We park our car in an underground parking garage that takes us right up to our apartment. It's really nice. There are not enough spaces, but that's not a problem here. If you pull in late and all the spaces are taken, you park your car across several spaces and leave your car in neutral. If the person you have blocked needs to get out before you leave, they just push your car out of the way. I'm not kidding. Jim pushed this car out of the way just last week:
And when drivers need to be warned about construction barricades and such, these human looking robots are there to give a warning.
One more thing about driving. The ladies and I went on a very late night Costco run on Tuesday. We didn't get back to Suji until around 11:00 and we had to go through a DUI check point. Here's how it's done: everyone is stopped, you roll down your window and blow (just like you would when blowing out a candle, so your mouth doesn't actually touch anything) and they *hopefully* waive you through. I was fine, by the way. From what I've heard there is VERY LITTLE tolerance for drinking and driving here. I don't know the percentage, but Yoon Hee, the Korean teacher at my school, said that 1 beer is OK, but not really more than that.
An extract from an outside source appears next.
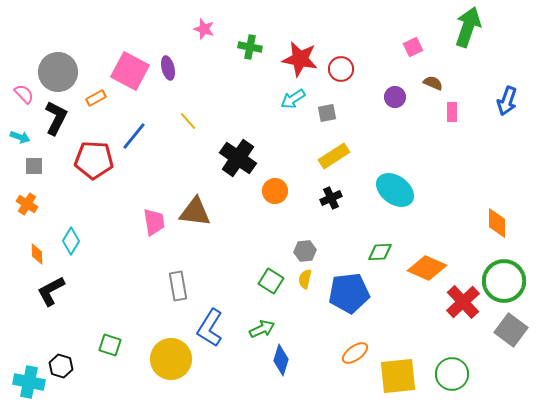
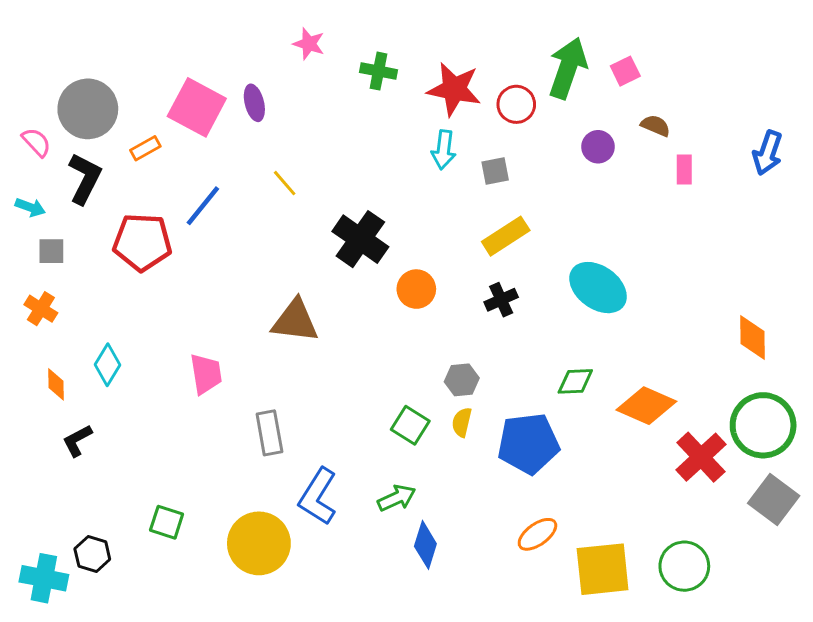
green arrow: (468, 27) -> (568, 68), moved
cyan arrow: (293, 99) -> (444, 150), turned -50
pink trapezoid: (154, 222) -> (206, 374), moved
black L-shape: (51, 291) -> (77, 440), size x0.7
Enough about driving. Jim has signed up for the Biggest Loser competition at school. I won't tell you much-I don't want to give away our secret formula of eating better and exercising-but we did some HIIT (High Intensity Interval Training is a fancy term for "sprints") last night out on the path. Seoul has beautiful paved trails all over the city. There's one right here at GMH. On the running paths there are several locations where one can do some exercises. I would say that these all look silly, but nearly all Koreans that I have seen appear to be in great shape physically. Maybe this is their secret to looking fit when they are 90.